The issue, though, is whether his argument -- made slowly, without shouting or calling other people names -- is convincing. Here it is in a nutshell:
The institution of marriage has always been between a man and a woman. Yes, there have been homosexual relationships. But no society that he knows of, in the history of the world, has ever condoned same-sex marriage. "Do they always agree on the number of partners? Do they always agree on the form of monogamy? No," Brown says, but they've all agreed on the gender issue. It's what's best for families, he says. It's the union that can biologically produce children, he says. It's all about the way things have always been done.In other words, the "argument from inherent caution against social change." That is, in my opinion, the most reasonable position for an opponent of SSM to take. But here's the flaw in that argument.

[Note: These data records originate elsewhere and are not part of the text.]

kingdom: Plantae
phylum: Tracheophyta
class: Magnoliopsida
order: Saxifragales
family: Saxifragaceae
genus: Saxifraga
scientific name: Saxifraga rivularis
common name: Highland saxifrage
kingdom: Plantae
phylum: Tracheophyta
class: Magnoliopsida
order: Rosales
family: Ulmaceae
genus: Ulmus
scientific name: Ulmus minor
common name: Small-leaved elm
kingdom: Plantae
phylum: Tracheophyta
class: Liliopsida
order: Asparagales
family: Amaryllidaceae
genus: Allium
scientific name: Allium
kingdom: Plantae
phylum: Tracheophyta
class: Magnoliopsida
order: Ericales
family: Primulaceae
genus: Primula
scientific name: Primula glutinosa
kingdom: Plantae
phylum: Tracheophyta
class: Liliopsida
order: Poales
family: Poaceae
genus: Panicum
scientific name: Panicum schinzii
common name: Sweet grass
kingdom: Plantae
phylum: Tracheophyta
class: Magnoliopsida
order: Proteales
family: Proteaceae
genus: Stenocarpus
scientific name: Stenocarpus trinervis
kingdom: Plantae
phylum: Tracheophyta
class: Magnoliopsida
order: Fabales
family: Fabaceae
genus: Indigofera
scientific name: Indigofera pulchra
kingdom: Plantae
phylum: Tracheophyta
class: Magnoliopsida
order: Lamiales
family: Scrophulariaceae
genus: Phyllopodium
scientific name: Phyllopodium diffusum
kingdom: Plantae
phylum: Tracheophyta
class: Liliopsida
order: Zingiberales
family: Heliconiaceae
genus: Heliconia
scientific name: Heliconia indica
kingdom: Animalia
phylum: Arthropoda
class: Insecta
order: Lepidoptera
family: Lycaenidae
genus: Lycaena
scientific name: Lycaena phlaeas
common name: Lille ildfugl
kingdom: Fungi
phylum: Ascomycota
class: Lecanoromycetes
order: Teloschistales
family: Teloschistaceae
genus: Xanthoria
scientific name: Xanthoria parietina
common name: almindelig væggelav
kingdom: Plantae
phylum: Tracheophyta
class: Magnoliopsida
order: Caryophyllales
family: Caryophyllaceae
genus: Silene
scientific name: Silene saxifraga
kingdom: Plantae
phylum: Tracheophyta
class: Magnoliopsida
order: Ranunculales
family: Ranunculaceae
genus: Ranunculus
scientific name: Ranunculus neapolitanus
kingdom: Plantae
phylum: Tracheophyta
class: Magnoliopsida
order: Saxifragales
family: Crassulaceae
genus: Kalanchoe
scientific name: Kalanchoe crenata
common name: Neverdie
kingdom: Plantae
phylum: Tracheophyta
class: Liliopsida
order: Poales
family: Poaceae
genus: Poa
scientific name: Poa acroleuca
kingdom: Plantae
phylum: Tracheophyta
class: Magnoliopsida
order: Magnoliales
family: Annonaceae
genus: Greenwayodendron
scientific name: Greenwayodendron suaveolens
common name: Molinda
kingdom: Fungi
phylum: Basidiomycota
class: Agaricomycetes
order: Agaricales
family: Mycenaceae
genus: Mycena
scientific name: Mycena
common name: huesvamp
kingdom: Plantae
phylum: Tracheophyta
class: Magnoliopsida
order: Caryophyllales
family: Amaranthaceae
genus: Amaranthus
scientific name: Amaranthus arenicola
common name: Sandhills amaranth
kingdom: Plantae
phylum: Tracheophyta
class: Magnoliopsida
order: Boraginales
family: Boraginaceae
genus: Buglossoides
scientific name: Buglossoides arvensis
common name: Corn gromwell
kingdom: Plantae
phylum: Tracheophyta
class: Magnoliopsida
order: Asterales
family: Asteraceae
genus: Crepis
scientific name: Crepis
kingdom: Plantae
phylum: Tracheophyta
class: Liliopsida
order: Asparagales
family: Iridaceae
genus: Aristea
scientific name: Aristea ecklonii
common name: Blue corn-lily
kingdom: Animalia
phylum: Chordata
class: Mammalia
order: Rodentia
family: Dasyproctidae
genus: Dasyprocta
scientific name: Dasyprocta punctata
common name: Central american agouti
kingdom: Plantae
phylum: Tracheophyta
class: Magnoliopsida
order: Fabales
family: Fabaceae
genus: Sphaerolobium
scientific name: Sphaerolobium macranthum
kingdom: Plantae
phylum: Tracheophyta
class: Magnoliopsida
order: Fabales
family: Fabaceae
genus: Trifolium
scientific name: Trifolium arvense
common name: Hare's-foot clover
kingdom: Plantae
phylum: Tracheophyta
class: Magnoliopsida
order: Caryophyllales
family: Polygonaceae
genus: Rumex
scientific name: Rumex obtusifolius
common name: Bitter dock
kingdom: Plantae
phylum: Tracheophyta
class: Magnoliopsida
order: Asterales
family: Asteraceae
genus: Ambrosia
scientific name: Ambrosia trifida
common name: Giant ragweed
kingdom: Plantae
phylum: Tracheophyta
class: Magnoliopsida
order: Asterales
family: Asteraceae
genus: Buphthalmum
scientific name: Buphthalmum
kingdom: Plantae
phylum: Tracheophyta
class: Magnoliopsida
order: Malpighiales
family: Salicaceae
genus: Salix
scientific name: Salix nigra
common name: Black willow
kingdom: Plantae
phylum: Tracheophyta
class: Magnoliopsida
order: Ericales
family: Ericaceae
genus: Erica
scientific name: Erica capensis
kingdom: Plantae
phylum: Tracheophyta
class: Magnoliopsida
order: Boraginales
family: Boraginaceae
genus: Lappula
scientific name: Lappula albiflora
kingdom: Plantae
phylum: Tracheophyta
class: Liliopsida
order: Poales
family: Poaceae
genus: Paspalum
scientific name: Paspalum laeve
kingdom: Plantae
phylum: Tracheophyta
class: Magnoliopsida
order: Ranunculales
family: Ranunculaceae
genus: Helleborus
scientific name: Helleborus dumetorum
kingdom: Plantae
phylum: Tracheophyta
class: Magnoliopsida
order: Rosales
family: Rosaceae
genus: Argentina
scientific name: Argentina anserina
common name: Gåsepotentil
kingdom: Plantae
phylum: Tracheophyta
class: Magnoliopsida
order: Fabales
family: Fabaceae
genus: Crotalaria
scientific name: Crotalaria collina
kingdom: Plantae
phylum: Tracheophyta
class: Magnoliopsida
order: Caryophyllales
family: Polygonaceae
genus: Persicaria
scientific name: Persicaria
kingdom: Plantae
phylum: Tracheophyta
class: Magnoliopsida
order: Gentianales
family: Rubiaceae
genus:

Okay, so it's not wise to go tinkering around with social institutions; we don't know what negative repercussions might result from doing so. Good. But some segments of society have not been so cautious; we now have SSM in five states and maybe six in a few months. Canada, a society very similar to our own, has had SSM for five years. A handful of Western European countries have had SSM for several years. What do the "let's just be cautious" folks say to the fact that the institution of SSM has had no measurable effect on anything in any of those societies? Do they say, "Not enough data yet?" Okay -- when will we have enough?
Just because things have always been done a certain way doesn't mean that it is the right way to do them. It means it's the way it's always been done. Fields were always plowed by hand, until someone thought of using animals to do the labor. Then they were plowed with animals and humans, until someone invented mechanical tractors. People only ate fish after it was cooked, until they tried it raw and liked it. Lawyers hand-wrote all their pleadings, until they didn't. Books all came on roll-up scrolls, until they weren't. Japan didn't allow non-Japanese onto the Home Islands, until it did. Things change. The question is when, how, and why should they change. Opposing change for the sake of opposing change may begin as caution, but it ends as reactionism.